You might have seen someone say that here.  Unfortunately, some people say things that are wrong, or are correct only under limited circumstances that may not apply to your situation.  Yes, a kernel with no tuning may have things you do not need.  If this concerns you, you would be better off removing those features entirely, rather than converting them to modules.  Some forum users may be able to help you identify options that are irrelevant to you, if you provide enough information about the computer and what functionality you expect to use.  Start with lspci -k and grep -e '^[^#]' .config.

----------

## Martux

Thanks for the reply Hu.

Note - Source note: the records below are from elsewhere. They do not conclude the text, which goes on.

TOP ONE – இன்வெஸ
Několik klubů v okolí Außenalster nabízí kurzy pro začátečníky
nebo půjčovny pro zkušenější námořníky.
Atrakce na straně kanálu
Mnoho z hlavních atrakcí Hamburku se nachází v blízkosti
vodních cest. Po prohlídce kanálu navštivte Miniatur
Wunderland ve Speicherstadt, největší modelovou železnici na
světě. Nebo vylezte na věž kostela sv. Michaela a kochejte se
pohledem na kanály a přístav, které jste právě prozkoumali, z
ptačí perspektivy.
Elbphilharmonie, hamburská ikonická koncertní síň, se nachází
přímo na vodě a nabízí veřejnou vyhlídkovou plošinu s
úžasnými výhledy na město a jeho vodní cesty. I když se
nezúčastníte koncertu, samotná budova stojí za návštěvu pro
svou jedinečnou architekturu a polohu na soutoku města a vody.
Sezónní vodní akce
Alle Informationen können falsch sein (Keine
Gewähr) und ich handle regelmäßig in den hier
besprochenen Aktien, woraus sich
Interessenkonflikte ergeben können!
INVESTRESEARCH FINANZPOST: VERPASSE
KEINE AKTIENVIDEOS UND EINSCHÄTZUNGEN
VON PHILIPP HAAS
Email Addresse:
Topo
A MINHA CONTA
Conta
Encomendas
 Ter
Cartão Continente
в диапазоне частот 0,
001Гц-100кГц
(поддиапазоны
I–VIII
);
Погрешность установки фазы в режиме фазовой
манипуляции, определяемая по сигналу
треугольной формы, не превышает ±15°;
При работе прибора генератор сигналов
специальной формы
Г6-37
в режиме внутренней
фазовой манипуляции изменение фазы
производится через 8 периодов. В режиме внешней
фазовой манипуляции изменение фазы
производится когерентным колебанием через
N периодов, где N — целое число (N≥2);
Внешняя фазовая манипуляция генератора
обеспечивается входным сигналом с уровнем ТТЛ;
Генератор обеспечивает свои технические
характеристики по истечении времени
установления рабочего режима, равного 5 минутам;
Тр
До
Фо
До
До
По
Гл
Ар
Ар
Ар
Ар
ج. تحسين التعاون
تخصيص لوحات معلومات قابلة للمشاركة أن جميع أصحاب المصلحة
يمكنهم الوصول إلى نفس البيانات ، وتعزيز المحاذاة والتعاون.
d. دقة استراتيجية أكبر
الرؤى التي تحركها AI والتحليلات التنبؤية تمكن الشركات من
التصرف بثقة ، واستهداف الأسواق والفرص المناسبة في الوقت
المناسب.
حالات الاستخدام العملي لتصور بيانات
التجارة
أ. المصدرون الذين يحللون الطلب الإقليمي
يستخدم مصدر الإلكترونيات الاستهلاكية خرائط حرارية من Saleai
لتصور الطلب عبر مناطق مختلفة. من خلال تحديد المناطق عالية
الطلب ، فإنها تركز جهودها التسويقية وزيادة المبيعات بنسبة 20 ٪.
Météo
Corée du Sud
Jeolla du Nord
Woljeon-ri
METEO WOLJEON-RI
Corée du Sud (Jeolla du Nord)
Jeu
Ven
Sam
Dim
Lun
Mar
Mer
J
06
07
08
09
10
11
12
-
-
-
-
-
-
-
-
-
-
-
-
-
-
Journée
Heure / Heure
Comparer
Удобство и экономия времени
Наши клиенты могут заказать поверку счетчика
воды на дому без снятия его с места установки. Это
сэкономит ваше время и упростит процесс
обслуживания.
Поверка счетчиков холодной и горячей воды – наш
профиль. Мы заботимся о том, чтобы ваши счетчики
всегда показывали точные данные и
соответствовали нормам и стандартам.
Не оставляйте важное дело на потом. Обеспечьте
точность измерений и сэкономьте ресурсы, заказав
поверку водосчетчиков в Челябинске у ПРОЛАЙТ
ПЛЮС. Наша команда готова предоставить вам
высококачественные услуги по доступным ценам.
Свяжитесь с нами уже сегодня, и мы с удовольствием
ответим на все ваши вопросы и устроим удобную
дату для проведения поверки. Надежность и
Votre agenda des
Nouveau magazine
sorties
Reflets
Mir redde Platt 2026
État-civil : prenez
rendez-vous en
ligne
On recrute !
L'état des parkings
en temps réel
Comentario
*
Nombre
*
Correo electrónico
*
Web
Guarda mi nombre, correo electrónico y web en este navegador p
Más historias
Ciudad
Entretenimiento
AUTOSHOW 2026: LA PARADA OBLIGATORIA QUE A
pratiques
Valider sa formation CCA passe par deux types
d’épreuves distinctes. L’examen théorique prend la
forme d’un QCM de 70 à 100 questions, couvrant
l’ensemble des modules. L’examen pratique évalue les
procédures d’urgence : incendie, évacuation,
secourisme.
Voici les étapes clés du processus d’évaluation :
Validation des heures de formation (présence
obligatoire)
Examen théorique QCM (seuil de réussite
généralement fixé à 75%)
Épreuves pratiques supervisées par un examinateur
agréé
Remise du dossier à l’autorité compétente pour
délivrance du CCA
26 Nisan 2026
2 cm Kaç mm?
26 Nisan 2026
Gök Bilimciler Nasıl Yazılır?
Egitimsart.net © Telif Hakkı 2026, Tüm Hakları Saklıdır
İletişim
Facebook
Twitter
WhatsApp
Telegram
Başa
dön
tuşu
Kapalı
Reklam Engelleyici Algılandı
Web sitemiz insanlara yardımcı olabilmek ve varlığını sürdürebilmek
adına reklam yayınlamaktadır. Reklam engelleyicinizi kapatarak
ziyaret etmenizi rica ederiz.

Having this Skylake laptop running really nicely lately, with all the energy saving features working as it seems, I might just use it as is and someday start over with a fresh kernel config on another machine  :Wink: 

----------

## albright

sometimes hardware acts funny and a rmmod / modprobe sequence

saves the day ... without a reboot

----------

## toralf

For iptables it is nifty to simple add a missing module, recompile it and use it w/o a reboot.

----------

## Martux

I heard it is even possible to hotswap the kernel without rebooting?

----------

## Hu

 *toralf wrote:*   

> For iptables it is nifty to simple add a missing module, recompile it and use it w/o a reboot.

 Indeed, in those cases where it works, that is nice.  However, some options require not just building the module, but also building additional support in the core kernel (such as added fields in data structures or even whole extra data structures), which the module will need to access for it to work properly.  The core kernel features added that way need to be present in the running kernel or you cannot use the module.  Thus, there are cases where building a kernel, changing the configuration, building new modules, and then loading the modules will not work.  It is nice when it does work, but it cannot be relied on in the general case.

----------